(What you are asked to do):
Pull out, word for word, everything in the data below from the line containing "collection date: 1917-07-09" down to the line containing "name author: Cuatrec.", both of those lines included.

## START Stored rows

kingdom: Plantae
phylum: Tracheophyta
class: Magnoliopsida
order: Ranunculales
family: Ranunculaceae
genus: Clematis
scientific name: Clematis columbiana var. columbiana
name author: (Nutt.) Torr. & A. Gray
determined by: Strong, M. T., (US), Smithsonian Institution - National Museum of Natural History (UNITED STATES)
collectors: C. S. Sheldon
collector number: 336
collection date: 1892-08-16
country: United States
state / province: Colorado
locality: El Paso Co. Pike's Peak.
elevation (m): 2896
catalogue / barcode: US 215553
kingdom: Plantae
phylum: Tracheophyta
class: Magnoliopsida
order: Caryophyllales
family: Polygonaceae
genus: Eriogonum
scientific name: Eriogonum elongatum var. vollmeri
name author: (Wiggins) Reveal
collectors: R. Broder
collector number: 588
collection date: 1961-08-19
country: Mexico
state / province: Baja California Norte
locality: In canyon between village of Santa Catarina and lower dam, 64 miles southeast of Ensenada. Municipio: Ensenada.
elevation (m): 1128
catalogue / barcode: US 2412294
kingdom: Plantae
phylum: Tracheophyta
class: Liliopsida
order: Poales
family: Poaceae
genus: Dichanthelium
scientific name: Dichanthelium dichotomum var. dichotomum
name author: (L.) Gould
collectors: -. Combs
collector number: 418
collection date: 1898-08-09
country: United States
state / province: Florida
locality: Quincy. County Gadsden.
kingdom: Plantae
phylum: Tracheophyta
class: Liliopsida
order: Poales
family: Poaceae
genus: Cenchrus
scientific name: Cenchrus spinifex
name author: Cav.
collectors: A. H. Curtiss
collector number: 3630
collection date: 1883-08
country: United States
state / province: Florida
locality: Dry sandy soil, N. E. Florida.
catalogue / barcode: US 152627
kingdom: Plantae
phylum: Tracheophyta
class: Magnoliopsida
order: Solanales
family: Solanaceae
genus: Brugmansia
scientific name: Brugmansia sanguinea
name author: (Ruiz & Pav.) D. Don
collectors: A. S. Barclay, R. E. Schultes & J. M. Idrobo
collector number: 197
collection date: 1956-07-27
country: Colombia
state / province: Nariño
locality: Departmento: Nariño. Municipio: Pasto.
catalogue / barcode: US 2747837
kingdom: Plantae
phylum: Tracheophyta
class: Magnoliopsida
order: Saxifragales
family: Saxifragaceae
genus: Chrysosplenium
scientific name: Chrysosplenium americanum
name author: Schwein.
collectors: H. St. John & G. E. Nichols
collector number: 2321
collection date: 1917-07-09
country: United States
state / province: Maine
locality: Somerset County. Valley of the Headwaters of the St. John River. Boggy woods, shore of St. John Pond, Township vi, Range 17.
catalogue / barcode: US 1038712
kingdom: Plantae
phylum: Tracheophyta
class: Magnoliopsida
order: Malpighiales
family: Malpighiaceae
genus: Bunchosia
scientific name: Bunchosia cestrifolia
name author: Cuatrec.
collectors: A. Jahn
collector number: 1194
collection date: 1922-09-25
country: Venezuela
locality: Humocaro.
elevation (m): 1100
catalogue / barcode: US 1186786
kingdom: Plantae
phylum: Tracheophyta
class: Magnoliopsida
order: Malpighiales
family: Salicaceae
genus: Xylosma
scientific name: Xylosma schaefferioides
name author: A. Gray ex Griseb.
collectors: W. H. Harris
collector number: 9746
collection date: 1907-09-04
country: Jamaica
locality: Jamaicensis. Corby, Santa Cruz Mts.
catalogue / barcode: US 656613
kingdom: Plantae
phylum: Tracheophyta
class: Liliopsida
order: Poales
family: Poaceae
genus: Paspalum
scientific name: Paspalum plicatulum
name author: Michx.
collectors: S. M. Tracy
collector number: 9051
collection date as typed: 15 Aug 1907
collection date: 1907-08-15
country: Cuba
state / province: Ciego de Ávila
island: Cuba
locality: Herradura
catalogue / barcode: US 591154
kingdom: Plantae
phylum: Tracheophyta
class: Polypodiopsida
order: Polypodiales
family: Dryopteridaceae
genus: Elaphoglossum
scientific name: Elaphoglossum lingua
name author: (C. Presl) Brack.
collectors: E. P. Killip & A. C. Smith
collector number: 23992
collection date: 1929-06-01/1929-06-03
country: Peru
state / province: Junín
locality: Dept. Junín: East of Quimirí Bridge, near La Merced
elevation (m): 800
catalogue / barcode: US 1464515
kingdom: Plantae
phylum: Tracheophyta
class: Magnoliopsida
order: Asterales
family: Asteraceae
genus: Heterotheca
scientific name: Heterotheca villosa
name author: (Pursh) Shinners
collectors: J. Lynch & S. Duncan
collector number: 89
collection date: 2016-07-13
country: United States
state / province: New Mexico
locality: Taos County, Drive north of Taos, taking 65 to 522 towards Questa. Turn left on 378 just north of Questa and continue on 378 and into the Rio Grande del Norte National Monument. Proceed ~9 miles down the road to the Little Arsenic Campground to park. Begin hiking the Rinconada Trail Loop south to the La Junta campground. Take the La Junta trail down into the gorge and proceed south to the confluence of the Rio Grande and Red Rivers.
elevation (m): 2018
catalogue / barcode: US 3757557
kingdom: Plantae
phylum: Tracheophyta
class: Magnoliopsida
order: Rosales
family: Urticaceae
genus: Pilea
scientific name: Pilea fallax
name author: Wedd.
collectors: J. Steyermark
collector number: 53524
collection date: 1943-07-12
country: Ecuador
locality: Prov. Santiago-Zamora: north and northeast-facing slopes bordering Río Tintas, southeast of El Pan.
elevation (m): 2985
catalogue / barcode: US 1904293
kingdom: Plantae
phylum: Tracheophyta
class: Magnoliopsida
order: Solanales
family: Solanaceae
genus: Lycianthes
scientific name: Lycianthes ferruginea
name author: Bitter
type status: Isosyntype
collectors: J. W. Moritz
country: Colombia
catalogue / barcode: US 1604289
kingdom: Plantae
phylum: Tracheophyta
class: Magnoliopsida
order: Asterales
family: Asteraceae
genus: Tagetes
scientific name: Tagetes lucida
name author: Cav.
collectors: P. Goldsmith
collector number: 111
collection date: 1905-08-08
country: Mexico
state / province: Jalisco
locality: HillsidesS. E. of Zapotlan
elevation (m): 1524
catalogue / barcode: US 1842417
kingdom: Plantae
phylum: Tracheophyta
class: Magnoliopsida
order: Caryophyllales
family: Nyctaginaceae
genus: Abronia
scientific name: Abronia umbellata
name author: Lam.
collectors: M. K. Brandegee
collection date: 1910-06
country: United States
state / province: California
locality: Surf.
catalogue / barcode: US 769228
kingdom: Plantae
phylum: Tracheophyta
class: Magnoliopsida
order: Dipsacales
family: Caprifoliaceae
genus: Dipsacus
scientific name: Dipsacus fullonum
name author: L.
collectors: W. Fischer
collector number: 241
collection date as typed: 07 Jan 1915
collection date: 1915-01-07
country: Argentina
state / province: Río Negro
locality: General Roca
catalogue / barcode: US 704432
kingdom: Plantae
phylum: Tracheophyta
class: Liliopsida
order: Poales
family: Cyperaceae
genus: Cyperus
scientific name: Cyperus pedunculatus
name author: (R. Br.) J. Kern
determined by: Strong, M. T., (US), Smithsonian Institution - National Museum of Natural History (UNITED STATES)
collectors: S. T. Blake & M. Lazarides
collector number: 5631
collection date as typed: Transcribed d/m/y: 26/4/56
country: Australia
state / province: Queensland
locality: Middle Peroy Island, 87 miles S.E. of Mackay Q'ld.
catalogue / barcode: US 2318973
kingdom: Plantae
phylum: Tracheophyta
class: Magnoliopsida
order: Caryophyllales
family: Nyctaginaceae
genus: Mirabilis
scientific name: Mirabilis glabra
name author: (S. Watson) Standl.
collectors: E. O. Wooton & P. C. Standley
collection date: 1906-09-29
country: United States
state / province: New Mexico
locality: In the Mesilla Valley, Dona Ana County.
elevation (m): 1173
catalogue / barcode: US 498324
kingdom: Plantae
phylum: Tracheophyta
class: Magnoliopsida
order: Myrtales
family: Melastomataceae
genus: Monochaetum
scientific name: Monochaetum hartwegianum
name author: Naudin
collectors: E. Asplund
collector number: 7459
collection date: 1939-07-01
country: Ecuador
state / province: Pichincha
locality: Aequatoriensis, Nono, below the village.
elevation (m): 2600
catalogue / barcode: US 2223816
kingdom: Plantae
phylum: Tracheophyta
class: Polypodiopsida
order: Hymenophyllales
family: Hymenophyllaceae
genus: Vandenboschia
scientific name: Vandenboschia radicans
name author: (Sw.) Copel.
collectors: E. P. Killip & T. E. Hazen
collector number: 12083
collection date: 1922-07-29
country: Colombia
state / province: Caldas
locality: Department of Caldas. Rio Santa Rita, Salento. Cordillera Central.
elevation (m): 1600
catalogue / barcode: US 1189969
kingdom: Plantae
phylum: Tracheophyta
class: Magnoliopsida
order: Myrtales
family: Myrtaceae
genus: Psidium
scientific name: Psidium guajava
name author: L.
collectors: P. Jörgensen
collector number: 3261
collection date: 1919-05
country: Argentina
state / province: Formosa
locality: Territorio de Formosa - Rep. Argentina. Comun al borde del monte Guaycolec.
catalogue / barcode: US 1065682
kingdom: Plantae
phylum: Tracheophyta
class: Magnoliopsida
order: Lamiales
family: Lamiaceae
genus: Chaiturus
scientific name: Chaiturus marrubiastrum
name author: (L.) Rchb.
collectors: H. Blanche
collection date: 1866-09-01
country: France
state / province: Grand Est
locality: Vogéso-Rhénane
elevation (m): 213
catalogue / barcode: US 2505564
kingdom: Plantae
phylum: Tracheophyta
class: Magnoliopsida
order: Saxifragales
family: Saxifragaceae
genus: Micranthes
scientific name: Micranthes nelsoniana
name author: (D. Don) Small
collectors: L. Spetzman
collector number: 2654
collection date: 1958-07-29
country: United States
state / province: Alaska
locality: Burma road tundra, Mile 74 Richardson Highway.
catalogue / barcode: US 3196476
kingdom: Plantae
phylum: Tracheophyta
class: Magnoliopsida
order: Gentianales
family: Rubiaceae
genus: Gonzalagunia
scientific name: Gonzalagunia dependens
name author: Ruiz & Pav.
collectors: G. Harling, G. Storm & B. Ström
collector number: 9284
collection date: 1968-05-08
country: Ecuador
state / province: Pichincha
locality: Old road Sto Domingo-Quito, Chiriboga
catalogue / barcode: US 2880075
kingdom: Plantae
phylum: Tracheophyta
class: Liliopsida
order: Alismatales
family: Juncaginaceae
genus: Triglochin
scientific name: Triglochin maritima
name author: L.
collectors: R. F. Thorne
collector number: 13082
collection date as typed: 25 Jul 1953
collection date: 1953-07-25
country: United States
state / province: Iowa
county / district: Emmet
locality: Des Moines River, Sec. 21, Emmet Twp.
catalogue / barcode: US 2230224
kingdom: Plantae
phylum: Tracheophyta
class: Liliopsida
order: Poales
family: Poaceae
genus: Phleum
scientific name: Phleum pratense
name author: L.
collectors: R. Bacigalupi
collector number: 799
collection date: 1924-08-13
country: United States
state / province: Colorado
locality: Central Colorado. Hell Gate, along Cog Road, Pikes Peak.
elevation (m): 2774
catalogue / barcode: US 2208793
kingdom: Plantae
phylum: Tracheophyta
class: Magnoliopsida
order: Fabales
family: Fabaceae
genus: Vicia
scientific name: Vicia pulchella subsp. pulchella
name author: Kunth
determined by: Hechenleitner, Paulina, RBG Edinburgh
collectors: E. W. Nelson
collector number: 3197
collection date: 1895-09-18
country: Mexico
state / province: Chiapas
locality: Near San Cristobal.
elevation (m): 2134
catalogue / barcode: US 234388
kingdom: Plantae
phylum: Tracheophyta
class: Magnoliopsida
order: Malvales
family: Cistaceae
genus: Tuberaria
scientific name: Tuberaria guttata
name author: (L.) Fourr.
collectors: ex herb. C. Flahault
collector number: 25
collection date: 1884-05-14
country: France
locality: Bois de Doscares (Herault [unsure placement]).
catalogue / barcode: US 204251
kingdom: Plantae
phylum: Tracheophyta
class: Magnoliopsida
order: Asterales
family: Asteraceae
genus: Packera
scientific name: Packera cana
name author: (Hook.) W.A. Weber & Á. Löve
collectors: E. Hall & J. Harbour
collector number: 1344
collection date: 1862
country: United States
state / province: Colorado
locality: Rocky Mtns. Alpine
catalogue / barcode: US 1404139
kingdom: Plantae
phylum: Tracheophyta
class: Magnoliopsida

## END Stored rows

(The completed task):
collection date: 1917-07-09
country: United States
state / province: Maine
locality: Somerset County. Valley of the Headwaters of the St. John River. Boggy woods, shore of St. John Pond, Township vi, Range 17.
catalogue / barcode: US 1038712
kingdom: Plantae
phylum: Tracheophyta
class: Magnoliopsida
order: Malpighiales
family: Malpighiaceae
genus: Bunchosia
scientific name: Bunchosia cestrifolia
name author: Cuatrec.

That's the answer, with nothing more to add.